Hacker News new | ask | show | jobs
by drewkim 1588 days ago
You nailed it!

First guarantee is that nobody is manually going in and poking around your account details since the process you've described happens entirely programmatically.

Now, we could program our system to do things other than what's mentioned. However, we're quite disinterested in (actually, emphatically against) ruining our trust/reputation with customers (plus the general public) given our dependence on such relationships and desire to succeed as a company. All that's to say, the second guarantee is that we won't be touching such sensitive data unless given permission to do so by the user.

An example of when we might need to is if the user wants to pay their utility bill using stored payment options instead of submitting payment information. Even in this case, there won't be human eyes on this data; only our Python backend will be interacting with it.

3 comments

Take this as constructive feedback.

I don't doubt your intentions but these guarantees don't hold their weight relative to the sensitivity of the data that you will safeguard. Despite the process happening programmatically, developers will still have access to the backend where this occurs. Who has access to this backend? What's stopping any of your engineers from peeking at the database where the credentials are stored? Is this data encrypted at rest and transit? What sort of information is this process logging to either first-party and third-party services? Will the code be audited? What sort of compliance certifications are you planning to obtain?

Maybe you do have answers to these questions so if you do I suggest that you communicate how credentials are properly safeguarded. The guarantees that you mention in this comment don't inspire confidence as a) they can't be taken at face value b) makes me doubt you are taking the due diligence required to manage this data.

Take a look at these examples of companies supporting their claimed guarantees:

* https://1password.com/soc/

* https://plaid.com/safety/

Thanks for the feedback! To answer your questions: - Myself and my co-founder - Credentials aren't stored in plaintext and the encryption key isn't universally available; "peeking" at the db is quite difficult - Data (I'm assuming you mean credentials) is encrypted at rest and in transit - Only business logic and errors are logged: e.g. when processes are completed and why things are breaking - Yes, eventually - Definitely ISO 27701 & SOC 2, perhaps others

Our process for safeguarding credentials is mentioned further down in the thread.

I'm not sure what more guarantees we can give to inspire confidence other than statements taken at face value. We don't have the scale or resources to undergo rigorous third party auditing at the moment. On the other hand, one of the first conversations my co-founder and I had was about hiring a security engineer as soon as we could afford one; we definitely take the matter seriously. Did you have any other ideas of ways we can showcase our commitment to security/privacy other than "trust us"? I do agree it's not the best method but am unsure of alternatives.

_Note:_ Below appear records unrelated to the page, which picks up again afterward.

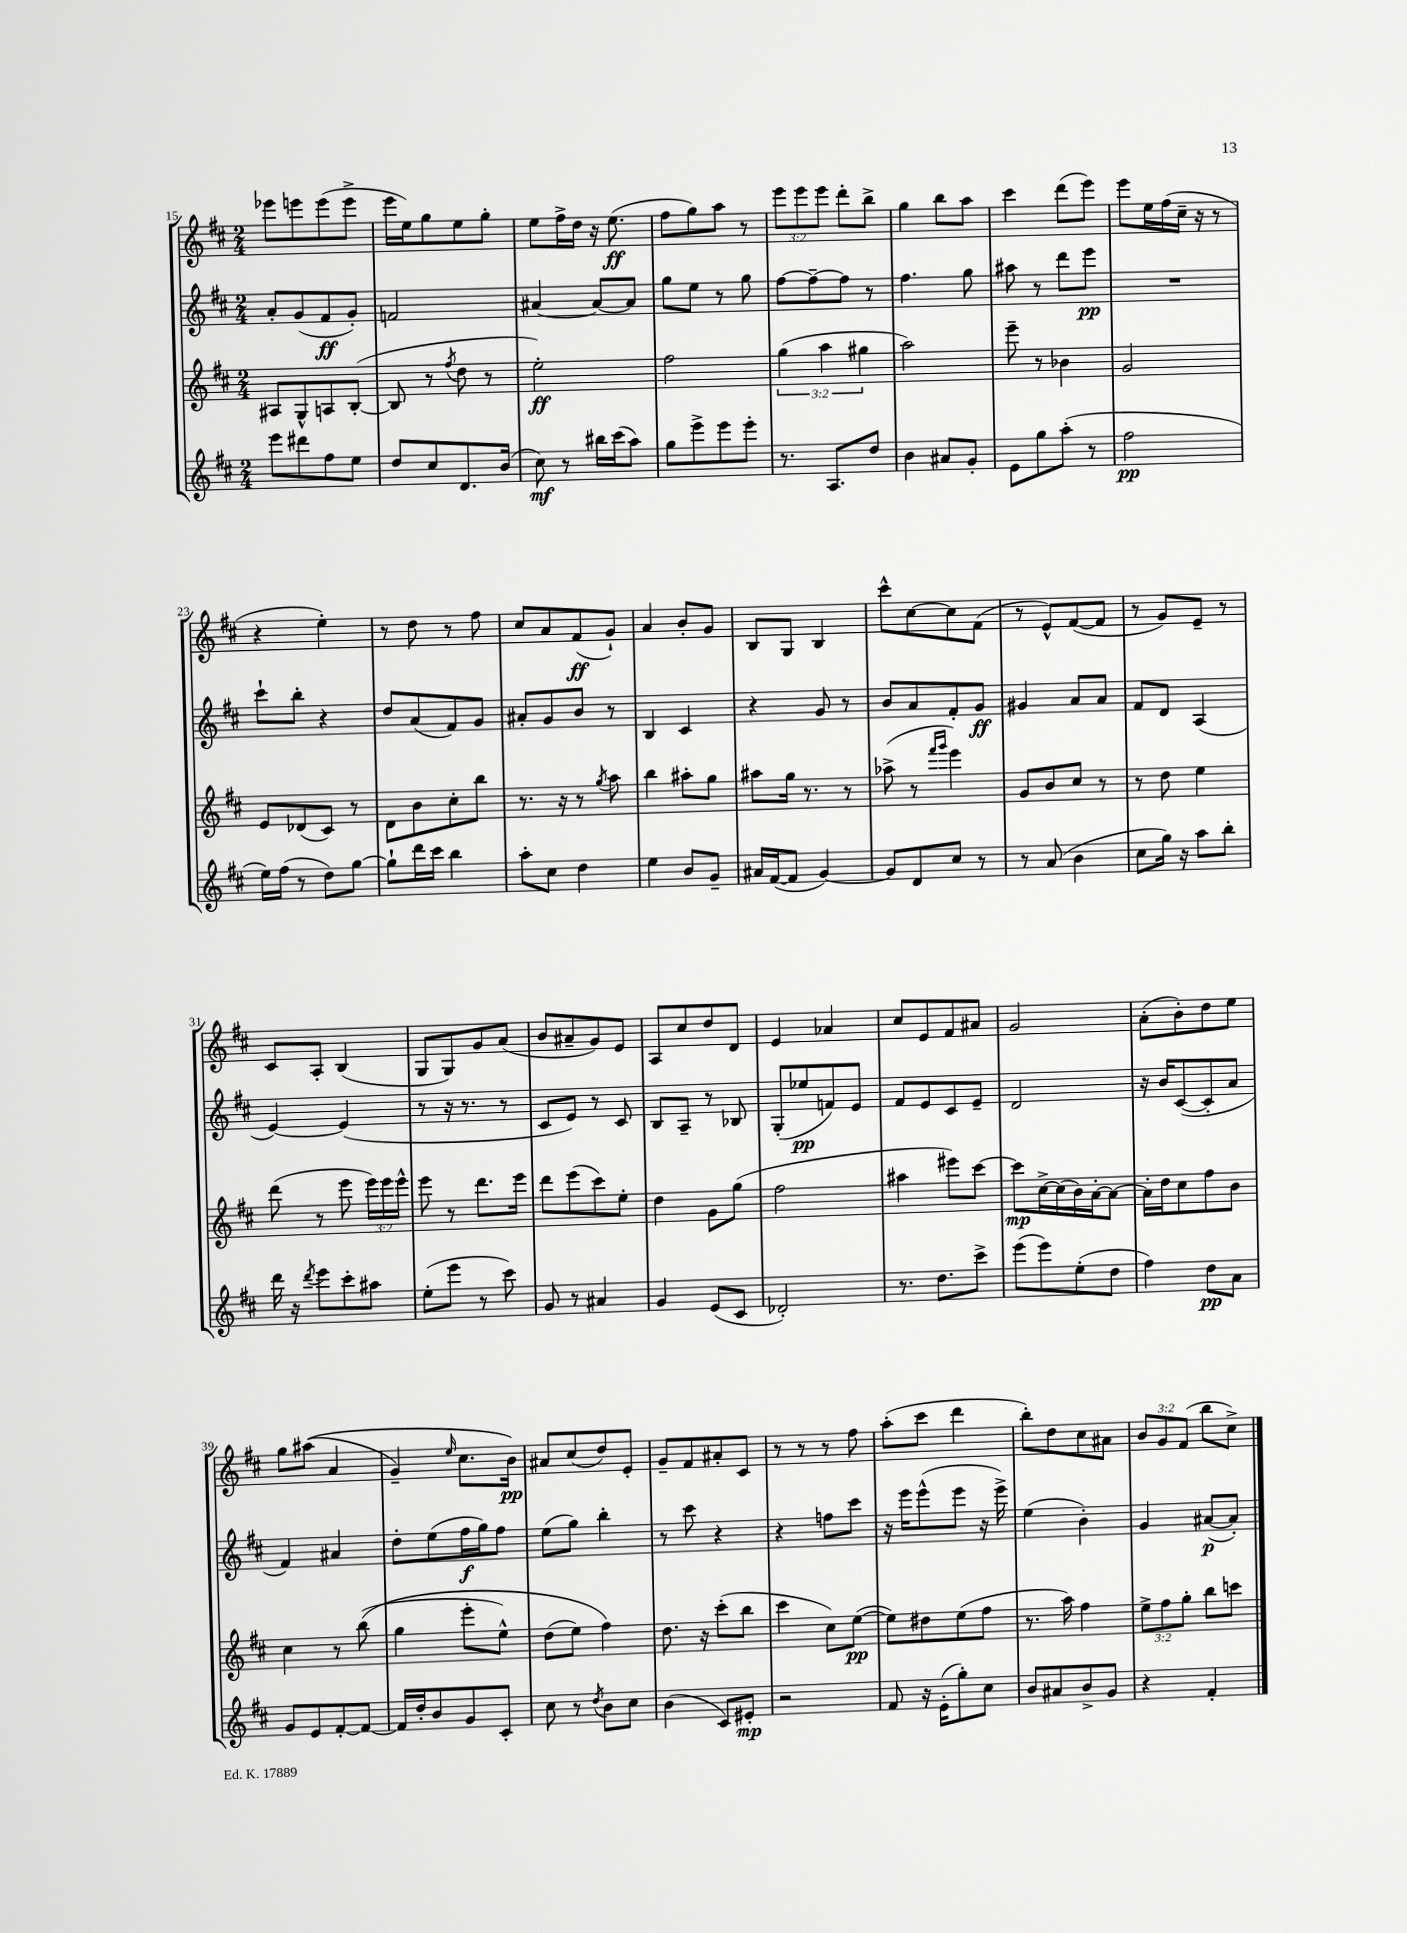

**kern	**kern	**kern	**kern
*staff4	*staff3	*staff2	*staff1
*clefG2	*clefG2	*clefG2	*clefG2
*k[f#c#]	*k[f#c#]	*k[f#c#]	*k[f#c#]
*M2/4	*M2/4	*M2/4	*M2/4
8eee	8A#	8a'	8eee-
8ddd#	8G^^	(8g	8eee
8ff#	8A	8f#	(8eee
8ee	([8B'	8g')	8eee^
=	=	=	=
8dd	8B]	2f	16eee
.	.	.	16ee)
8cc#	8r	.	8gg
.	8qff#	.	.
8.d	8dd	.	8ee
.	8r	.	8gg'
(16b	.	.	.
=	=	=	=
8cc#)	2ee')	[4a#	8ee
8r	.	.	16ff#^
.	.	.	16dd
16bb#	.	8a#_	16r
(16ccc#	.	.	(8.ee
8aa)	.	8a#]	.
=	=	=	=
8gg	2ff#	8gg	8ff#
8eee^	.	8ee	8gg)
8eee	.	8r	8aa
8eee'	.	8gg	8r
=	=	=	=
8.r	(6gg	[8ff#	12eee
.	.	.	12eee
.	.	8ff#~_	.
.	6aa	.	12eee
8.A	.	.	.
.	.	8ff#]	8ddd'
.	6gg#	.	.
8dd	.	8r	8bb^
=	=	=	=
4b	2aa)	4.ff#	4gg
8a#	.	.	8bb
8g'	.	8gg	8aa
=	=	=	=
8e	8eee~	8aa#	4ccc#
8gg	8r	8r	.
(8aa'	4b-	8ddd	(8ddd
8r	.	8eee	8eee)
=	=	=	=
2ff#	2g	2r	8eee
.	.	.	16ee
.	.	.	(16ff#
.	.	.	16cc#~
.	.	.	16r
.	.	.	8r
=	=	=	=
16ee)	8e	8ccc#`	4r
(16ff#	.	.	.
8r	(8d-	8bb'	.
8dd)	8c#)	4r	4ee')
[8gg	8r	.	.
=	=	=	=
8gg`]	8d	8dd	8r
16ddd	8b	(8a	8dd
16ccc#	.	.	.
4bb	8cc#'	8f#)	8r
.	8bb	8g	8ff#
=	=	=	=
8aa'	8.r	8a#'	8cc#
8cc#	.	8g	8a
.	16r	.	.
4dd	8r	8b	(8f#
.	8qgg	.	.
.	8aa	8r	8g`)
=	=	=	=
4ee	4bb	4B	4a
8b	8aa#'	4c#	8b'
8g~	8gg	.	8g
=	=	=	=
16a#	8aa#	4r	8B
([16f#	.	.	.
8f#]	16gg	.	8G
.	8.r	.	.
[4g)	.	8g	4B
.	8r	8r	.
=	=	=	=
8g]	(8aa-^	8b	8ccc#^^
8d	8r	8a	[8cc#
.	16qqfff#	.	.
.	16qqggg	.	.
8cc#	4eee)	8f#'	8cc#]
8r	.	8g	(8f#
=	=	=	=
8r	8g	4g#	8r
(8a	8b	.	8e^^)
4b	8cc#	8a	([8f#
.	8r	8a	8f#]
=	=	=	=
8cc#	8r	8f#	8r
16gg)	8dd	8d	8g)
16r	.	.	.
8aa	4ee	(4A	8e~
8bb'	.	.	8r
=	=	=	=
16ddd	(8ddd	[4e)	8c#
16r	.	.	.
8qddd	.	.	.
8eee	8r	.	8A'
8ccc#'	8eee	(4e]	(4B
8aa#	24eee)	.	.
.	24eee	.	.
.	24eee^^	.	.
=	=	=	=
(8ee'	8eee	8r	8G
8eee	8r	16r	8G)
.	.	8.r	.
8r	8.ddd	.	8g
8ccc#)	.	8r	(8a
.	16eee	.	.
=	=	=	=
8g	8ddd	8c#	8b
8r	(8eee	8e)	8a#~
4a#	8ccc#)	8r	8g)
.	8ee'	8c#	8e
=	=	=	=
4g	4dd	8B	8A
.	.	8A~	8cc#
(8e	8g	8r	8dd
8c#	(8gg	8B-	8d
=	=	=	=
2d-')	2ff#	(8G'	4e
.	.	8ee-	.
.	.	8f)	4a-
.	.	8e	.
=	=	=	=
8.r	4aa#	8f#	8cc#
.	.	8e	8e
8.dd	.	.	.
.	8eee#)	8c#	8f#
8ccc#^	[8ccc#	8e~	8a#
=	=	=	=
(8eee	8ccc#]	2d	2g
8eee)	[16cc#^	.	.
.	(16cc#]	.	.
(8ee'	16b)	.	.
.	[16a'	.	.
8dd	8a_	.	.
=	=	=	=
4ff#)	16a']	16r	(8a'
.	16dd	16b	.
.	8cc#	([8c#	8b')
8dd	8ff#	8c#']	8dd
8a	8b	8a	8ee
=	=	=	=
8g	4cc#	4f#)	8gg
8e	.	.	&((8aa#
[8f#'	8r	4a#	4a
8f#_	&((8bb	.	.
=	=	=	=
16f#]	4gg	8dd'	4g~)
16dd'	.	.	.
8b	.	(8ee	.
.	.	.	16qqee
8g	8eee'	16ff#	8.cc#
.	.	16gg)	.
8c#'	8ee^^)	8ff#	.
.	.	.	16b&)
=	=	=	=
8cc#	(8dd	(8ee	8a#
8r	8ee)	8gg)	(8cc#
8qdd	.	.	.
8b	4ff#&)	4bb'	8dd)
8cc#	.	.	8e'
=	=	=	=
(4b	8.dd	8r	8g~
.	.	8ccc#	8f#
.	16r	.	.
8c#)	(8ccc#'	4r	8a#'
8e#'	8bb	.	8c#
=	=	=	=
2r	4ccc#	4r	8r
.	.	.	8r
.	8cc#)	8ff	8r
.	([8ee	8ccc#	8ff#
=	=	=	=
8f#	8ee])	16r	(8aa'
.	.	16eee	.
16r	8dd#	(8eee^^	8ccc#
(16e'	.	.	.
8gg')	(8ee	8eee	4ddd
8cc#	8ff#	16r	.
.	.	16eee^)	.
=	=	=	=
8b	8.r	(4ee	8bb')
8a#	.	.	8dd
.	16aa)	.	.
8b^	4ff#	4b')	8cc#
8g	.	.	8a#
=	=	=	=
4r	12ee^	4g	12b
.	12ff#	.	12g
.	12gg'	.	(12f#
4f#'	8bb	([8a#	8bb
.	8ccc	8a#'])	8cc#^)
==	==	==	==
*-	*-	*-	*-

This should be written down somewhere! I glanced through the website and I couldn't find any mention of the security/safety measures taken other than the UI screenshot where it says "securely connect your utility account".

If I were interested in purchasing this service I would want to know how much I can trust you with my credentials. Perhaps having a page or section in the docs that explain the security measures would be an improvement. There are other ideas in another comment similar to this one.

You could let the utility companies, which users already "trust" evaluate and then recommend/sign-offs on your engine? Or just have the utility embed your engine and bill them?
While I respect your current intentions, I cannot take you at your word in perpetuity because I understand the pressures that come from:

1. Running such a business as an entrepreneur.

2. Running such a system as an engineer.

As an entrepreneur, are you promising your customers clean data regardless of the source? Are you promising AI magic? Are you promising a maximum failure rate?

From an engineering standpoint, how will you deal with portals changing their frontends and breaking your scrapers at any time?

I cannot know what you will do in response to these pressures, but I do know that the temptation will exist to build a system that puts a human in the loop to manually collect data from portals, to manually evaluate scrapers, to manually sift through the data and figure out what kind of Machine Learning models you can use to make your business function more effectively.

Have you considered sending users to the website to update payment information? Or if not, do you perform the PCI auditing process for your handling of payment information through your systems?

I don’t personally need the answers to these pair of questions, but I wanted to put them on your radar if they’re not already. I trust Plaid far enough to scrape account providers for me, but I do not trust Plaid far enough to provide Plaid my payment details — even if Plaid could theoretically construct them, that’s just not the relationship I want with a data conduit provider.